→ **THE DATA**
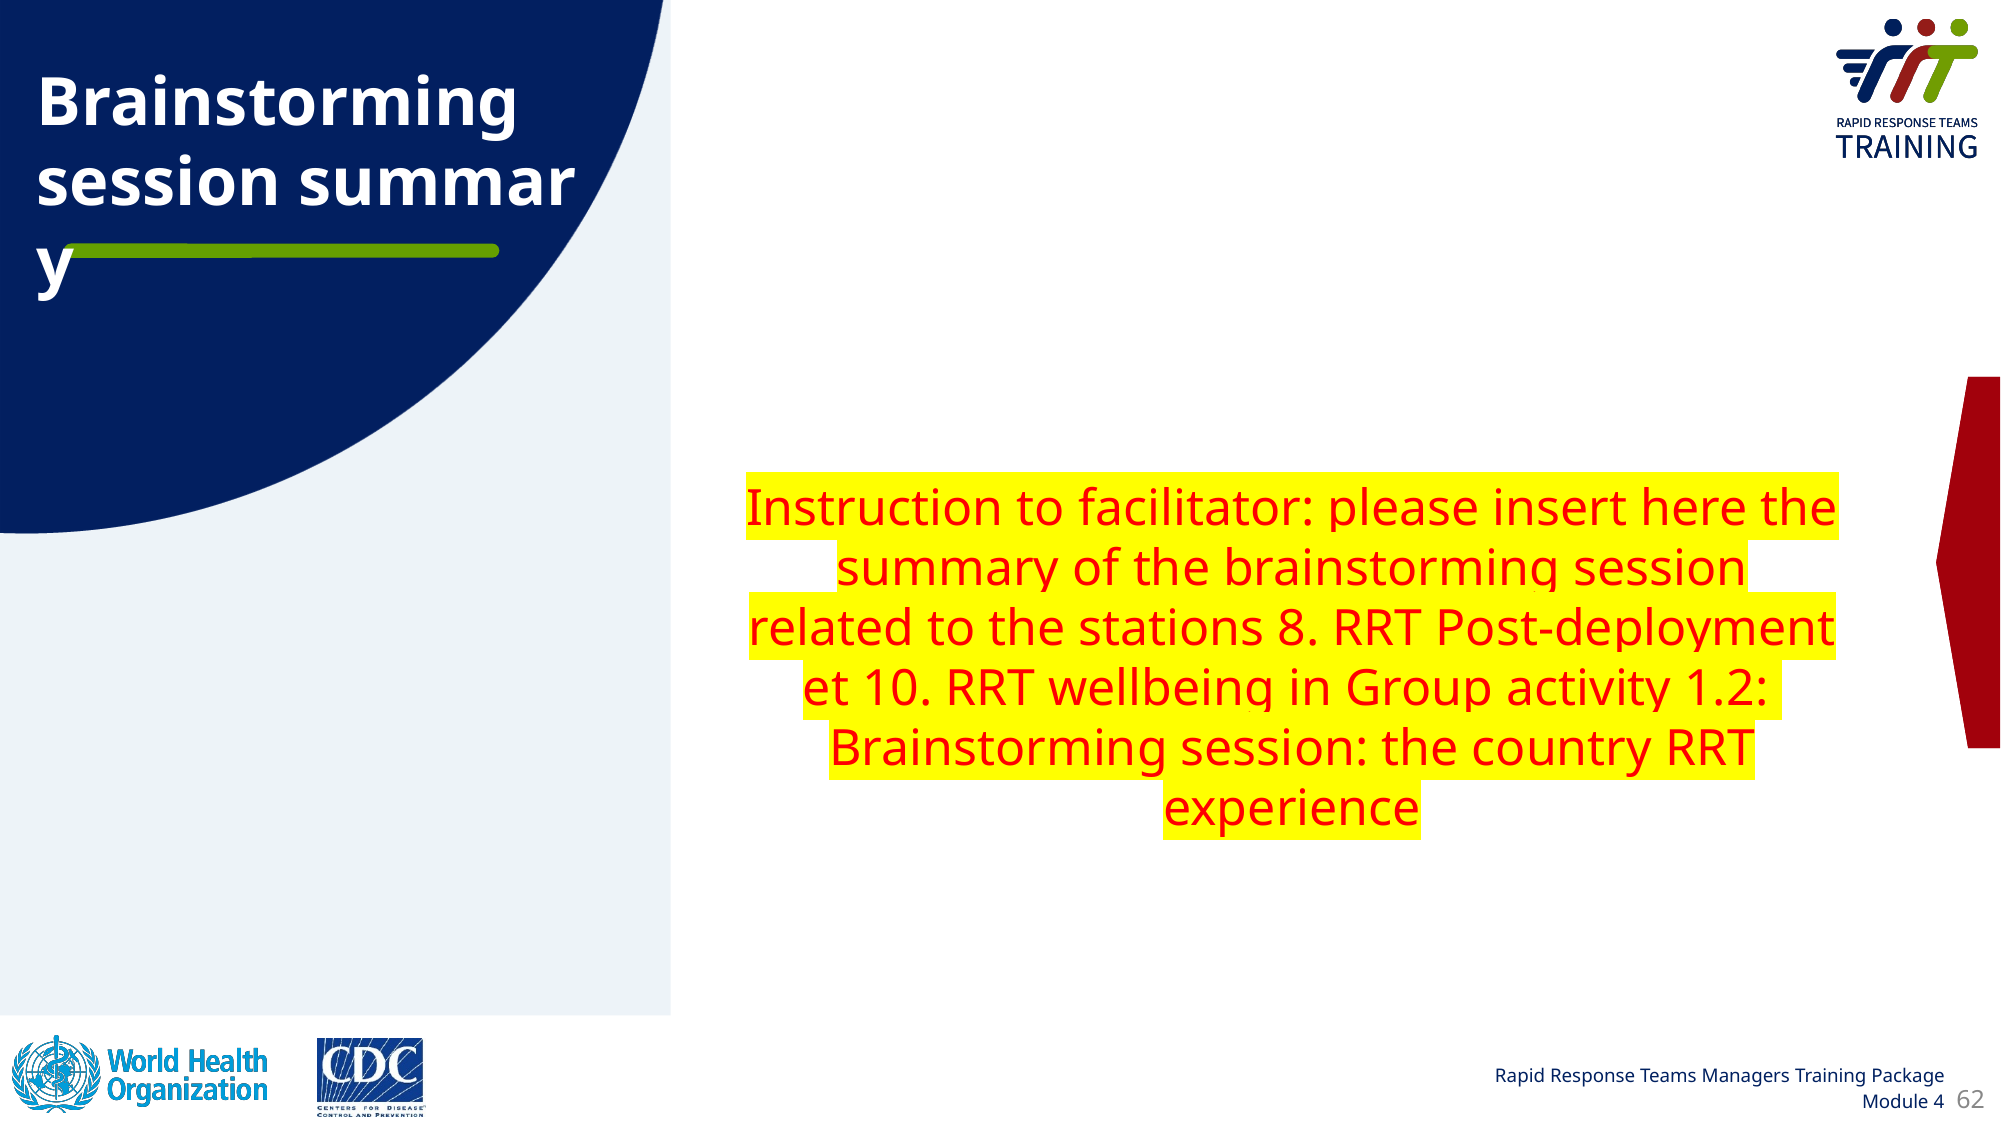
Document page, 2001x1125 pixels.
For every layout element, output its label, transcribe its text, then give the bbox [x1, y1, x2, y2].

picture [24, 1054, 36, 1087]
picture [22, 1062, 26, 1077]
text_box 62 [1557, 1075, 1993, 1121]
picture [36, 1088, 78, 1105]
picture [12, 1035, 54, 1068]
picture [50, 1108, 62, 1113]
picture [71, 1053, 90, 1091]
text_box Instruction to facilitator: please insert here the summary of the brainstorming session related to the stations 8. RRT Post-deployment et 10. RRT wellbeing in Group activity 1.2: Brainstorming session: the country RRT experience [714, 467, 1871, 984]
picture [1835, 19, 1978, 167]
picture [34, 1054, 43, 1078]
picture [40, 1062, 47, 1070]
picture [46, 1056, 54, 1062]
picture [12, 1083, 48, 1113]
picture [317, 1038, 426, 1117]
picture [0, 0, 670, 538]
picture [30, 1083, 37, 1091]
text_box [1936, 376, 2000, 749]
picture [59, 1035, 267, 1113]
text_box Brainstorming session summary [29, 51, 589, 306]
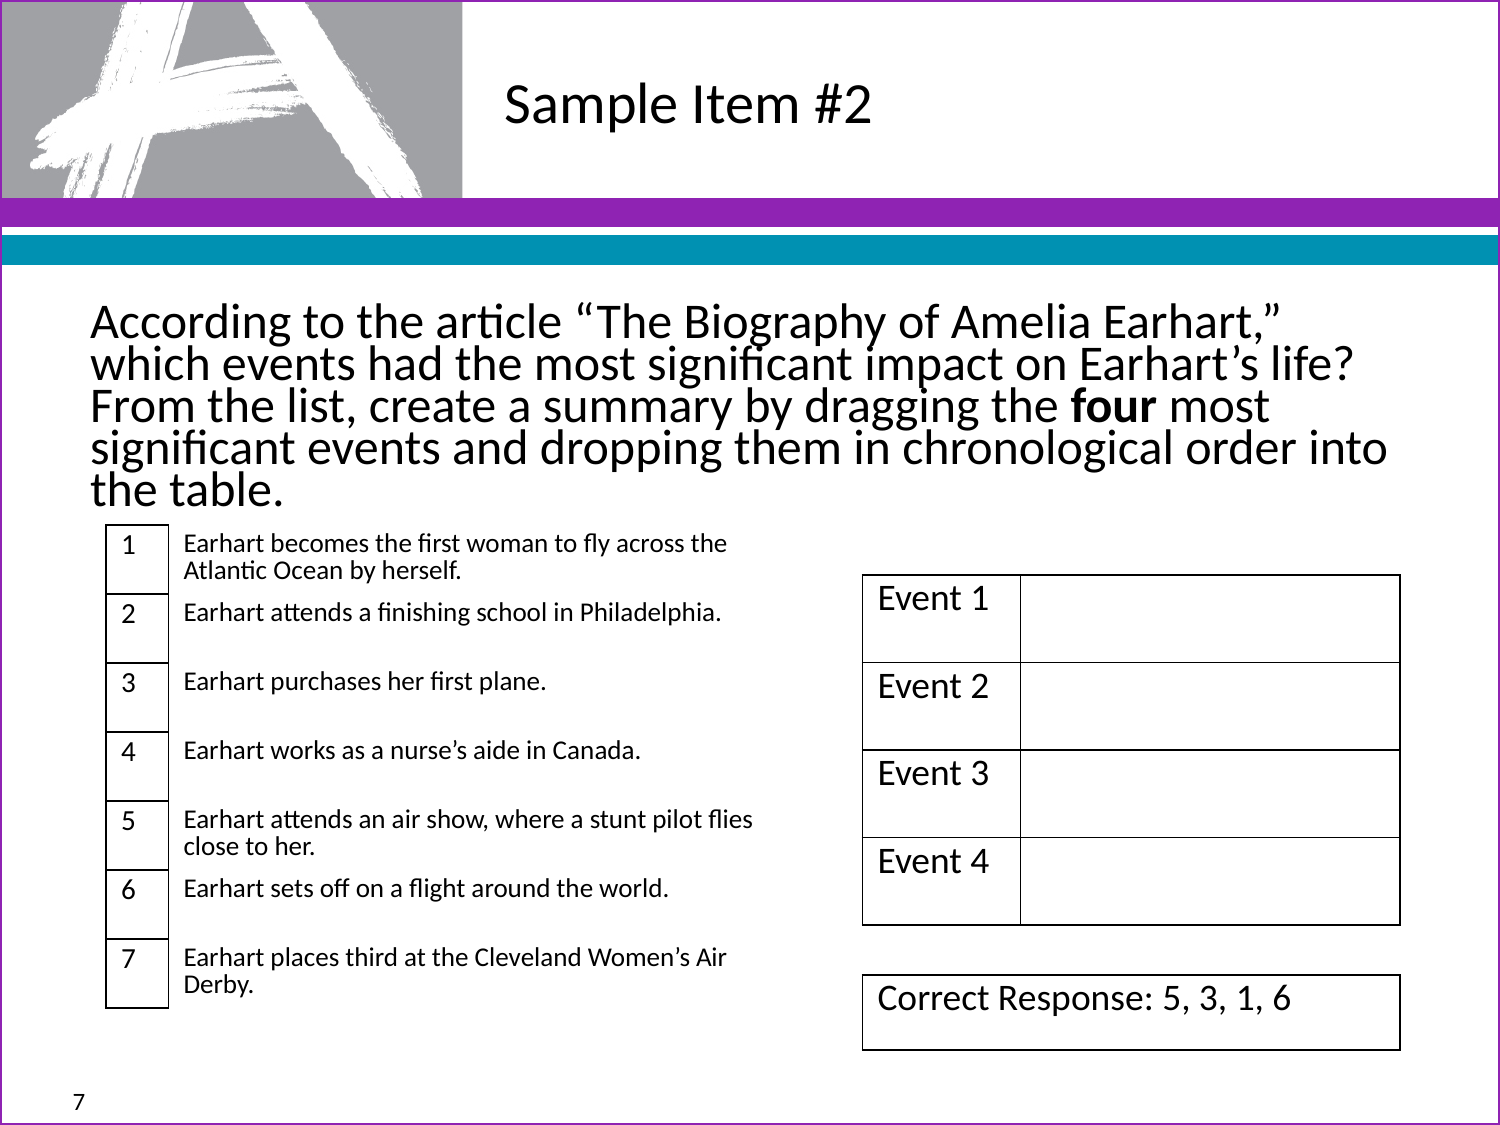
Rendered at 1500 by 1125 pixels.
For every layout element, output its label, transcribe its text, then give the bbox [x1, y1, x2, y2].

→ **JOB**
In the data above, find each line that has the word "pixels" and copy it out.

→ **WRITTEN RESPONSE**
Document page, 2001x1125 pixels.
Rendered at 1500 by 1125 pixels.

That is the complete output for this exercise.